In a tweet Thursday afternoon, Gov. Roy Cooper thanked the state and city agencies that “worked relentlessly” to unravel the case. Thursday night, Roland Hedgepeth told The News & Observer while driving home Thursday night to Hickory that he hopes Salguero-Olivares’ arrest will cause more evidence within the investigation. He may attend the primary appearance on Friday, Hedgepeth said, if only to ascertain the face of the person who has been charged with his daughter’s death. He said police haven’t told him a few possible motives. “I actually need to be there for Faith, you know,” he said. “It won’t accomplish anything, but I actually need my presence there.”

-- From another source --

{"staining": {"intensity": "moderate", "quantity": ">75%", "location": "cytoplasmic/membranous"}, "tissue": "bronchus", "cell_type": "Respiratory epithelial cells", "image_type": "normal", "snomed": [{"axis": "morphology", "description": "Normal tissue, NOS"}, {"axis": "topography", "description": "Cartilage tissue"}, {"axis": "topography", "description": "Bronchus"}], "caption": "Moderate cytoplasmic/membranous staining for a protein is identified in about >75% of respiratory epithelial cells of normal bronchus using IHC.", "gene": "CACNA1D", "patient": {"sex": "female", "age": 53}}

Salguero-Olivares was arrested and charged with driving while impaired in Wake County last month, consistent with court records. His blood-alcohol level was .20, two-and-a-half times the legal limit, documents said. His driver’s license was temporarily revoked following the charge. Salguero-Olivares, who had a Chapel Hill address listed, was also charged with no operator’s license, no insurance, an open container alcohol violation, and a registration violation, consistent with court records. He did not appear in court on Sept. 3 and an impressive order for his arrest was issued on Sept. 7, court documents showed. Police know that Hedgepeth attended a recruitment event for Alpha Pi Omega around 6 p.m. Sept. 6, 2012 — the day before she was killed — then visited Davis Library on the UNC campus together with her friend Karena Rosario.
They were back at Rosario’s apartment by 7:30 p.m. at the Hawthorne at The View apartment complex (now Preserve at the Park) on Old Chapel Hill Road. Hedgepeth was staying with Rosario until she could enter her own apartment later that month, The News & Observer reported. After midnight, the ladies left for the joys, a former nightclub on Rosemary Street in Chapel Hill. Police have video surveillance footage that shows them at the club at 12:40 a.m. They left at 2:06 a.m., police said, and returned to the apartment, where Hedgepeth visited sleep. Rosario told police that she left the apartment again around 4:25 a.m. with a male friend. She left the door unlocked, police have said.